Challenges in MEMS Design

The mechanical design of microscopic mechanical systems, even simple systems, first requires an understanding of the mechanical behaviour of the various elements used. While the basic rules of mechanica dynamics are still followed in the miniaturised world, many of the materials used in these structures are not well mechanically characterised. For example, most MEMS systems use polysilicon to build mechanical structures. Polysilicon is a familiar material in the IC world, and is compatible with IC manufacturing processes.

Until recently, little work has been done to fully understand polysilicon's mechanical properties. In addition, many materials mechanical properties change in the microscopic world. Again, polysilicon is a good example. In the macro world it is rarely used as a mechanical element. It is too brittle and fragile to withstand all but small mechanical deflections. But in the extremely small movements of MEMS structures (less than a few pm), it turns out to be an almost ideal material.

The electronic design of MEMS sensors is very challenging. Most MEMS sensors (the ADXL2O2E included) mechanical systems are designed to realise a variable capacitor. Electronics are used to convert the variable capacitance to a variable voltage or current, amplify, linearise, and in some cases, temperature compensate the signal. This is a challenging task as the signals involved are very minute.

In the case of the ADXL2O2E for example, the smallest resolvable signal is approximately 2OzF and this is on top of a common mode signal several orders of magnitude greater than that! Of course, for cost reasons the
electronics must be made as compact as possible at the same time.

The integrated approach presented further challenges.
Many standard production steps that improve the mechanical structure degrade the electronics and vice versa. For example, the usual method for flattening out the Polysilicon mechanical structure is annealing (where the structure is exposed to controlled high temperatures). While the annealing process is beneficial to the mechanical structure, it can degrade or destroy the BiMOS transistors used in the signal conditioning electronics. So compatible mechanical and electronic process methods had to be devised.

Another roadblock for the MEMS designer has been the unavailability of standard design software. Modern integrated circuits are rarely designed by hand. Complex CAD and simulation software is used to help design and optimise the designers concepts.

MEMS design software is still in its infancy, and most MEMS manufacturers develop part or all of their CAD and simulation software to suit their particular needs.

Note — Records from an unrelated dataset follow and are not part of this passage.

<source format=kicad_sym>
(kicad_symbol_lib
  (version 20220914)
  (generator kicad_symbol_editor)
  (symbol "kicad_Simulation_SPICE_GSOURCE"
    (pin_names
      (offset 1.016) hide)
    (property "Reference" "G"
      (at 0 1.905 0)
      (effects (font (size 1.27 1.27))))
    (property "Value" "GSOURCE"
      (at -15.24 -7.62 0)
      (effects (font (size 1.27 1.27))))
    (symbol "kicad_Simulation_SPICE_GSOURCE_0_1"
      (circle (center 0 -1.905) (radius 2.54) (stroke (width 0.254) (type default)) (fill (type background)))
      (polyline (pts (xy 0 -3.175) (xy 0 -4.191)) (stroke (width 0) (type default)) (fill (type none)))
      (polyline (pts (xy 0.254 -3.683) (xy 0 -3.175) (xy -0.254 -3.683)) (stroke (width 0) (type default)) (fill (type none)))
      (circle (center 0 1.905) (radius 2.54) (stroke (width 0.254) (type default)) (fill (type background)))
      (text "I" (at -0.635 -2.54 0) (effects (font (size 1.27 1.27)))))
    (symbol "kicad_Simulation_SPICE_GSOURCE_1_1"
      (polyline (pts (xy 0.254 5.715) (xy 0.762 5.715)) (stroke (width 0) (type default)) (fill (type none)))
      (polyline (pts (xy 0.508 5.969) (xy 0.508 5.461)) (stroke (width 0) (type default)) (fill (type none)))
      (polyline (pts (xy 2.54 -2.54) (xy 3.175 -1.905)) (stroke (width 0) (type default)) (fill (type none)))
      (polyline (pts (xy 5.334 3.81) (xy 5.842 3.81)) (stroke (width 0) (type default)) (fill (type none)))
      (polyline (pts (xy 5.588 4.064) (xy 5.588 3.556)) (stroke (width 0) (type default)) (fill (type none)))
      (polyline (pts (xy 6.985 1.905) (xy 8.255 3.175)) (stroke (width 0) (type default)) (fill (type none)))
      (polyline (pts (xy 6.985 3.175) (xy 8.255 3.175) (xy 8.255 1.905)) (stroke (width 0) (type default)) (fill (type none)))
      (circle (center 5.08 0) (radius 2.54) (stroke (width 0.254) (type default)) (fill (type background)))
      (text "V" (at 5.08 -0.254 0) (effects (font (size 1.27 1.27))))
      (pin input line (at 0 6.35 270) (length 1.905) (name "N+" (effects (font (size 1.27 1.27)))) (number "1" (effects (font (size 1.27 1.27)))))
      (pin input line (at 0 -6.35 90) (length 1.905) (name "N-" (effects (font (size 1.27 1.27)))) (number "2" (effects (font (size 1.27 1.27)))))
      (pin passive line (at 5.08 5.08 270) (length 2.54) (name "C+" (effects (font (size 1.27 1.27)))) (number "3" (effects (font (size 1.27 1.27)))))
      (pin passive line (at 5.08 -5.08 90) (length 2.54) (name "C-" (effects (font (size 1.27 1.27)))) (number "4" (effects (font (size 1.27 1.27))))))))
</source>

The fabrication process design challenge is perhaps the greatest one. Techniques for building three-dimensional MEMS structures had to be devised. Chemical and trench etching can be used to "cut out" structures from solid polysilicon, but additional process steps must be used to remove the material underneath the patterned polysilicon to allow it to move freely.

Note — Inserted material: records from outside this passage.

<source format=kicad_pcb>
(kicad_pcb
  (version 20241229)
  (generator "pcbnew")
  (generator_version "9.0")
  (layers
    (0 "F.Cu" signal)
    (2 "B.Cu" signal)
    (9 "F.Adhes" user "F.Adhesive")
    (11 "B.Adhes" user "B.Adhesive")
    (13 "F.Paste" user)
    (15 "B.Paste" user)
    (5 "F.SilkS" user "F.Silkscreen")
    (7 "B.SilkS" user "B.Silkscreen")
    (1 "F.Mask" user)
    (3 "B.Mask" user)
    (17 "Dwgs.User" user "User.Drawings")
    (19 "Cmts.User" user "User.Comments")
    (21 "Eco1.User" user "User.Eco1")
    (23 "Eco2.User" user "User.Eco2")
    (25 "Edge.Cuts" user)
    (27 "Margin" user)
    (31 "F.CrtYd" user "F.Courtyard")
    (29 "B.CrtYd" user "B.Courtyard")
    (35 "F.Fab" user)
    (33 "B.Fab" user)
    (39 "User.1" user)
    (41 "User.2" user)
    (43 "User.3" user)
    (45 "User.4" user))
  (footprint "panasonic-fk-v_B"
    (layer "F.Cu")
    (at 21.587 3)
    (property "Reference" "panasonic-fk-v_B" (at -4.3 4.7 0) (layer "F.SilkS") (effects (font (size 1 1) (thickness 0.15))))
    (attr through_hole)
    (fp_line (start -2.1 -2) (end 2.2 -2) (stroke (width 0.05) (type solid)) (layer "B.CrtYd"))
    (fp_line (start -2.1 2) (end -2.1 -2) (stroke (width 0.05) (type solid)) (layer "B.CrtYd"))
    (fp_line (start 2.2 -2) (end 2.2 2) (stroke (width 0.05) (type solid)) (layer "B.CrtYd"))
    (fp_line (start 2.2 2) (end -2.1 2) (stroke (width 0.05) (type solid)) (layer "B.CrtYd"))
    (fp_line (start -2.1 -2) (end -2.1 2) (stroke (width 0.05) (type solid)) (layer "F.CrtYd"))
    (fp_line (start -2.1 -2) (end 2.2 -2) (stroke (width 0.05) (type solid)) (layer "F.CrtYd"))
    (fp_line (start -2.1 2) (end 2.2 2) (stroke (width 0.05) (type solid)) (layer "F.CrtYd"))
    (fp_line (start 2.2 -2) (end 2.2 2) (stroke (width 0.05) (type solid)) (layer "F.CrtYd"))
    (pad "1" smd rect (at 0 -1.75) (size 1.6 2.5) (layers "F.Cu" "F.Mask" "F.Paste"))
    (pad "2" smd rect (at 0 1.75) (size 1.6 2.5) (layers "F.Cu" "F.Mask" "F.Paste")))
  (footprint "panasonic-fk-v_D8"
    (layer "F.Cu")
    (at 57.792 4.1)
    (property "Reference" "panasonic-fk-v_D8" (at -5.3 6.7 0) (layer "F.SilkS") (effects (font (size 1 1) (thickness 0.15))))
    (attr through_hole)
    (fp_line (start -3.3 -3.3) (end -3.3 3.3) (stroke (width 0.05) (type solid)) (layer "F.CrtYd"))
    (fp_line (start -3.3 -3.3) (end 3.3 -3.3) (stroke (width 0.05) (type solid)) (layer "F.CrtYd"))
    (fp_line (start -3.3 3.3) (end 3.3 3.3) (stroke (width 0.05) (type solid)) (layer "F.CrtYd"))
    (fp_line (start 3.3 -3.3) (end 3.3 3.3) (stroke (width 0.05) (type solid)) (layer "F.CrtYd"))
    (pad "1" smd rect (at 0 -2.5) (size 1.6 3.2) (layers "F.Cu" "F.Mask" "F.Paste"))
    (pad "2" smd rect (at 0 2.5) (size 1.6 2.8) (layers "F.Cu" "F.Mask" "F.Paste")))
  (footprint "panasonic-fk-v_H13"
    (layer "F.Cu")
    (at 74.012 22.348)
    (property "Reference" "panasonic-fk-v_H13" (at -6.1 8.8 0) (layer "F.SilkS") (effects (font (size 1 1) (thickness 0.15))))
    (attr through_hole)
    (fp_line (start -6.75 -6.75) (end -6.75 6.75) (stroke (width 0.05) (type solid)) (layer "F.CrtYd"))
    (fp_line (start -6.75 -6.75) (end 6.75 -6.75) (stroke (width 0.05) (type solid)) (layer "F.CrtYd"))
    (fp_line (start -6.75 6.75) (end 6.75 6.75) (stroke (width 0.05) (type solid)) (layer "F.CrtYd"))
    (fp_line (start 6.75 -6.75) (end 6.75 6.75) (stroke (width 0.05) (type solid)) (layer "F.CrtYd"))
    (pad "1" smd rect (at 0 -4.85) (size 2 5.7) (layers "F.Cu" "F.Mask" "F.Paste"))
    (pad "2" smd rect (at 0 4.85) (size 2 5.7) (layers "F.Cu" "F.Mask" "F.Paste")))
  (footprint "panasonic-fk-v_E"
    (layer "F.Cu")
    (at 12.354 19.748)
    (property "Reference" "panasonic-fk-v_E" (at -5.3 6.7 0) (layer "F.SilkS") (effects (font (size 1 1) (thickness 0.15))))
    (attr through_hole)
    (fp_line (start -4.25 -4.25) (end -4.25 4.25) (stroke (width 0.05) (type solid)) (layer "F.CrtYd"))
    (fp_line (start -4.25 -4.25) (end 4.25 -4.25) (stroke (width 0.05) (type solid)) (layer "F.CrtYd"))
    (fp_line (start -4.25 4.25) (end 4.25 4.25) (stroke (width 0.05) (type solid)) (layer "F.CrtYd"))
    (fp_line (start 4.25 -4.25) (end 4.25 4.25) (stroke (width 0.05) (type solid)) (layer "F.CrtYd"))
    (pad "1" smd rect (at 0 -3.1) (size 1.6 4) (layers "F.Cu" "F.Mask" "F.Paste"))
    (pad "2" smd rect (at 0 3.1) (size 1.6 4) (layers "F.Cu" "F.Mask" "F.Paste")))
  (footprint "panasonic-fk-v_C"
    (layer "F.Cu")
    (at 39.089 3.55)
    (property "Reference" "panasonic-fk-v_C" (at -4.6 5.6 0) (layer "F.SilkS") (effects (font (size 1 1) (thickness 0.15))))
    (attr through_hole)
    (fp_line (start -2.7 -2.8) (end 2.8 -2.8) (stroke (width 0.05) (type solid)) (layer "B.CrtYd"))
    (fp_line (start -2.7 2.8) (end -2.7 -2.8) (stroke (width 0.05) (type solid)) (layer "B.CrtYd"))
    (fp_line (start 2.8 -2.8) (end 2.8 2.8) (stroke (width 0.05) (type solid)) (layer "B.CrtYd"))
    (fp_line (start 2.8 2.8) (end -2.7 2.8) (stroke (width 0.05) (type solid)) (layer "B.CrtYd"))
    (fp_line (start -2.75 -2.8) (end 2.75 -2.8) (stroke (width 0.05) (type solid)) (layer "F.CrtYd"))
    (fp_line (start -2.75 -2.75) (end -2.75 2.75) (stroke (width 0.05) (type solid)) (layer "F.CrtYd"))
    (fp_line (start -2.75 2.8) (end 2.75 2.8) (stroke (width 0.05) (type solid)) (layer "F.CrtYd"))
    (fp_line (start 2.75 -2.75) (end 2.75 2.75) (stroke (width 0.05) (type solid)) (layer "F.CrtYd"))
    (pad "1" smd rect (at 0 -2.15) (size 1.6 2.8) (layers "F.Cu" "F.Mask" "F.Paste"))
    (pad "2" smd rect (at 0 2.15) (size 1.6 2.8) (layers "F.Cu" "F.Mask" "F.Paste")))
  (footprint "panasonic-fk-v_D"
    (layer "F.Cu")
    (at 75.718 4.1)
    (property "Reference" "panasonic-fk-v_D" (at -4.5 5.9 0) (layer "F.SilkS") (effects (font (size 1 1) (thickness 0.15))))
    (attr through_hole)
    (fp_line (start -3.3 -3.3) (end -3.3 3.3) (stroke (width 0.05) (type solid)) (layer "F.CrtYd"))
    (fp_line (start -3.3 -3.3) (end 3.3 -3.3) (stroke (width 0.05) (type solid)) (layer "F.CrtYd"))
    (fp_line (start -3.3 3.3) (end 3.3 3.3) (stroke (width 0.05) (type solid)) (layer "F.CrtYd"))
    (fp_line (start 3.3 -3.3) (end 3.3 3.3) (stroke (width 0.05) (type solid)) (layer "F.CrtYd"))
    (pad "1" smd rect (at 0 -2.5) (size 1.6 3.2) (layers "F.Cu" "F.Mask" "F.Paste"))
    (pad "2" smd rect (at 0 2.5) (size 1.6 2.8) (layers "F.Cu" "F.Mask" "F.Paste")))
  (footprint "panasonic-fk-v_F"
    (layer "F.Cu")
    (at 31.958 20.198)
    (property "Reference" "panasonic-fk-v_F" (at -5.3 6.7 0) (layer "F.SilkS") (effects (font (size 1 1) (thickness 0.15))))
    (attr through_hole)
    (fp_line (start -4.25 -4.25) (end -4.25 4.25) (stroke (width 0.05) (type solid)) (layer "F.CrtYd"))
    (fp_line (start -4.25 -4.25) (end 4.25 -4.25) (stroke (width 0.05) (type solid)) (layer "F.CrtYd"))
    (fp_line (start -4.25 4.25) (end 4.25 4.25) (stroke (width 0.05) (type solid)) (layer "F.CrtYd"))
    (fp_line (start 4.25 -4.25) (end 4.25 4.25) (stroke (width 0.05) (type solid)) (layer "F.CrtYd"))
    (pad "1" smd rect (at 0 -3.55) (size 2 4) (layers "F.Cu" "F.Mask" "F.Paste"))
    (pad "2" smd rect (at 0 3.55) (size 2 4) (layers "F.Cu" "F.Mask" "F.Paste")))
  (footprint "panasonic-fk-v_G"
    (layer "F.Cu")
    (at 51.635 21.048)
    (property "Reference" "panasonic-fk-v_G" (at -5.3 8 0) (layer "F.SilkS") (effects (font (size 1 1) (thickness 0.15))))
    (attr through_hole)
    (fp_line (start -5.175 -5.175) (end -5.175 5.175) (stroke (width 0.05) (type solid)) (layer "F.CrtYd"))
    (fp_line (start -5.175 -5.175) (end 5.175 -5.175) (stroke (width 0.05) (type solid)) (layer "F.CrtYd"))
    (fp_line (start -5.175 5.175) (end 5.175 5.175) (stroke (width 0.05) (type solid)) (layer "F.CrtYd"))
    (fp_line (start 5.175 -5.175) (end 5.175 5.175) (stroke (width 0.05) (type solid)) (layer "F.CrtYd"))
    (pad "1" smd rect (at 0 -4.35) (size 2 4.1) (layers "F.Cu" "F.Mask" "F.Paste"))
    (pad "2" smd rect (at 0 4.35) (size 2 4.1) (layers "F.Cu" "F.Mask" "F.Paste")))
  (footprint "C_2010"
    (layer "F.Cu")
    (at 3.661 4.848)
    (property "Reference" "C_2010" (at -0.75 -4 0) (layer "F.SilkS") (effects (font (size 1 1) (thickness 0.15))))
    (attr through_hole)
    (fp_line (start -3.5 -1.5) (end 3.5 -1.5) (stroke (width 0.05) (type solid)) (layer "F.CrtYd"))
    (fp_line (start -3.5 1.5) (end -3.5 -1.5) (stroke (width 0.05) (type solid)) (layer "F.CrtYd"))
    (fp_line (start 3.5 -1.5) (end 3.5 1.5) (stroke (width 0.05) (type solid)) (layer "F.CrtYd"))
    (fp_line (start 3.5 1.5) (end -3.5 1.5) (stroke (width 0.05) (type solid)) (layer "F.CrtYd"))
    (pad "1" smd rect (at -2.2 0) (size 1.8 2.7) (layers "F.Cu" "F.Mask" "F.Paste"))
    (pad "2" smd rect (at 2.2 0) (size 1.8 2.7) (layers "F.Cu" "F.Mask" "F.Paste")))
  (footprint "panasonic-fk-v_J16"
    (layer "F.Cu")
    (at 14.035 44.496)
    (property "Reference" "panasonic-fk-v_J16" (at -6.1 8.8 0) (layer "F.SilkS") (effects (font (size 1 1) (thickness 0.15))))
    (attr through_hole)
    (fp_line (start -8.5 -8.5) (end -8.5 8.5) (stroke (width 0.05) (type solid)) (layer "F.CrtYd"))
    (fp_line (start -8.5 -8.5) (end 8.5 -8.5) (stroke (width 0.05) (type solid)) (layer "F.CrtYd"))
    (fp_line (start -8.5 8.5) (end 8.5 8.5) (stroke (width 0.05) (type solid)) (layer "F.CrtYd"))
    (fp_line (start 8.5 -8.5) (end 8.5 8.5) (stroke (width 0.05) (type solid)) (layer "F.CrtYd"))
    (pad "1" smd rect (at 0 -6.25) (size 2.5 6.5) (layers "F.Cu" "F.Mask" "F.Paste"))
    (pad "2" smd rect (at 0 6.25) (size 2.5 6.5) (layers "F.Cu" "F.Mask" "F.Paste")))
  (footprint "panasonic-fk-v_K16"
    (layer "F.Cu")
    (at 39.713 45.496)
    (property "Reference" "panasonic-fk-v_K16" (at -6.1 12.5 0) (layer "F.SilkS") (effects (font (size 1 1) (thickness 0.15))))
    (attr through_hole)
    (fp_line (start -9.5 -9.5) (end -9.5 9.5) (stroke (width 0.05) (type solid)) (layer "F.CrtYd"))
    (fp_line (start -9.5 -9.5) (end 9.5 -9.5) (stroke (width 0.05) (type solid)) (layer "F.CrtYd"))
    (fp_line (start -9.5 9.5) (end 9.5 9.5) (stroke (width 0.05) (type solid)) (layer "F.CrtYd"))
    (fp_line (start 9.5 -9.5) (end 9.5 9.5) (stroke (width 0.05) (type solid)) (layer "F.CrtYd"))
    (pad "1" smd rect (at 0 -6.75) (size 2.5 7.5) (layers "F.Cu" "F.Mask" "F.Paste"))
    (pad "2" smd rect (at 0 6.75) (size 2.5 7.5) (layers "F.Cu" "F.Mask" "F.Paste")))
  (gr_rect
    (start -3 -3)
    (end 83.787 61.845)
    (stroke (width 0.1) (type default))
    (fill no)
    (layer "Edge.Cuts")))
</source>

Standard plastic injection molded IC packaging cannot be used because of the moving parts of the MEMS structure. A cavity of some type must be maintained around the mobile MEMS structure. So alternative low-cost cavity packaging was developed.

In addition, this package must also be mechanically stable as external mechanical stress could result in output changes.

Even mundane tasks, such as cutting the wafer up into single die, becomes complicated. In a standard IC the particle residue created by the sawing process does not effect the IC. In a moving MEMS structure these particles can ruin a device.

The Users Challenge

MEMS sensors, like almost all electronic devices, do not exhibit ideal behaviour. While most designers have learned how to handle the non-ideal behaviour of op-amps and transistors, few have learned the design techniques used to compensate for non-ideal MEMS behaviour. In most cases, this type of information is not available in textbooks or courses, as the technology is quite new. So generally designers must get this type of information from the MEMS manufacturer.

Analog Devices, for example, maintains a web site with design tools, reference designs, and dozens of application notes specific to its MEMS accelerometers to ease the users work.